United States District Court, S.D. California

June 23, 2016

MICHELE BAKER, Plaintiff,
v.
ROMAN CATHOLIC ARCHDIOCESE OF SAN DIEGO; ROMAN CATHOLIC ARCHDIOCESE OF SAN DIEGO dba CATHEDRAL CATHOLIC HIGH SCHOOL; CATHEDRAL CATHOLIC HIGH SCHOOL, Defendants.

          ORDER GRANTING MOTION FOR SUMMARY JUDGMENT IN FAVOR OF DEFENDANTS AND AGAINST PLAINTIFF

          Hon. Jeffrey T. Miller United States District Judge

         Defendant The Roman Catholic Bishop of San Diego ("RCBSD"), erroneously sued as Roman Catholic Archdiocese of San Diego, Roman Catholic Archdiocese of San Diego, dba Cathedral Catholic High School and Cathedral Catholic High School, moves for summary judgment on Plaintiff Michele Baker's remaining claim for violation of the Americans with Disabilities Act ("ADA"). Plaintiff opposes the motion. For the reasons set forth below, the court grants the motion for summary judgment in favor of RCBSD and against Plaintiff. The Clerk of Court is instructed to enter judgment accordingly and to close the file.

         BACKGROUND

         On April 4, 2014, RCBSD removed this action from the Superior Court for the State of California, County of San Diego, based upon federal question jurisdiction under 28 U.S.C. §§1331, 1441, and 1446. The operative Second Amended Complaint ("SAC") alleges three claims for relief: (1) disability discrimination in violation of the ADA, 42 U.S.C. §12112 et seq.; (2) retaliation and wrongful termination in violation of California public policy; and (3) declaratory and injunctive relief. (Ct.

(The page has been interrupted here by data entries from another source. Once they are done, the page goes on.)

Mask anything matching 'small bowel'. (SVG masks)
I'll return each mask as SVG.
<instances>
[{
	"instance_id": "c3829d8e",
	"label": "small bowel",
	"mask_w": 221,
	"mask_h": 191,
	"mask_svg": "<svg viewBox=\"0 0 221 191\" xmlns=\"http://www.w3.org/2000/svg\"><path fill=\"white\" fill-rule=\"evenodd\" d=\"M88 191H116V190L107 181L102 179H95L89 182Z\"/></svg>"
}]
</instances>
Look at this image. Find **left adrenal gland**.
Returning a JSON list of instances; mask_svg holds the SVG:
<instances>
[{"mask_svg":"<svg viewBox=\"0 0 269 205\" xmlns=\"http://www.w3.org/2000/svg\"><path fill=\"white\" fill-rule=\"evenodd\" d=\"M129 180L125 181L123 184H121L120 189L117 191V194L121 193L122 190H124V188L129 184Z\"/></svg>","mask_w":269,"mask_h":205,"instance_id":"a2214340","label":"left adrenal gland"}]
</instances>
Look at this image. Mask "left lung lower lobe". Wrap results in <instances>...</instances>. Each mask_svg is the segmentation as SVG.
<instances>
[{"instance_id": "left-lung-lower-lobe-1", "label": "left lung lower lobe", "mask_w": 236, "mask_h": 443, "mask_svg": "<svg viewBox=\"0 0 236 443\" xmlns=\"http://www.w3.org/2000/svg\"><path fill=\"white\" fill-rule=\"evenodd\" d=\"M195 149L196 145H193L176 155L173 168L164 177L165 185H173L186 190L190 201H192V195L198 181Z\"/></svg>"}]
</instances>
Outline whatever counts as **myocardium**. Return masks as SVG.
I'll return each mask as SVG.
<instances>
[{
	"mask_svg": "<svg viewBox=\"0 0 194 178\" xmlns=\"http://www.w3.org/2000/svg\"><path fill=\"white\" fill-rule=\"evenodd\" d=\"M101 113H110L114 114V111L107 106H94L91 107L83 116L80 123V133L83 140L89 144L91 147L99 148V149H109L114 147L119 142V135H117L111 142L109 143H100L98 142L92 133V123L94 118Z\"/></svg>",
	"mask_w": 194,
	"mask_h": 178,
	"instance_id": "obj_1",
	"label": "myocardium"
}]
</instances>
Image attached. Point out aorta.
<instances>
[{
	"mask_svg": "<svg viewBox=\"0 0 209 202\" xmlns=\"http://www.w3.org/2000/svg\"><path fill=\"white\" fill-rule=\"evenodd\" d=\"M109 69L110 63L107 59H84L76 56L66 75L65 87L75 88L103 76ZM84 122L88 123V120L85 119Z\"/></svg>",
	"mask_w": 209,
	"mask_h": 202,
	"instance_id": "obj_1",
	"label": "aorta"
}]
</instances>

Dkt. 22). Following entry of this court's March 23, 2015 Order Granting in Part and Denying in Part Defendant's Motion to Dismiss, the only remaining claim is the ADA claim.

         The parties have now completed discovery and Defendant moves for summary judgment on the remaining ADA claim. The following evidentiary record is largely undisputed. Plaintiff, a 68 year old mathematics teacher, commenced her employment with RCBSD in 2000. Plaintiff was employed via an annual employment contract that would be renewed annually from 2000 through August 2013. The employment contract contained the following provision:

The term of this EMPLOYMENT AGREEMENT shall be for one (1) academic year commencing on September 1, 2000 and terminating on June 30, 2001. . . . It is understood that . . . there is no obligation to offer TEACHER another contract at the end of that term, notwithstanding the fact that the contract may have been renewed in previous years. . . .
Teacher is familiar with and understands the importance of the teaching of the Roman Catholic Church and agrees to give Christian witness in his/her personal and professional life. By accepting this term of the Agreement, Teacher agrees to respect and implement the policies and regulations regarding Catholic Schools and Catholic education as issued by the Holy See, the Bishop of San Diego, and his delegates, including the Office of Schools, the President and the Principal of the School.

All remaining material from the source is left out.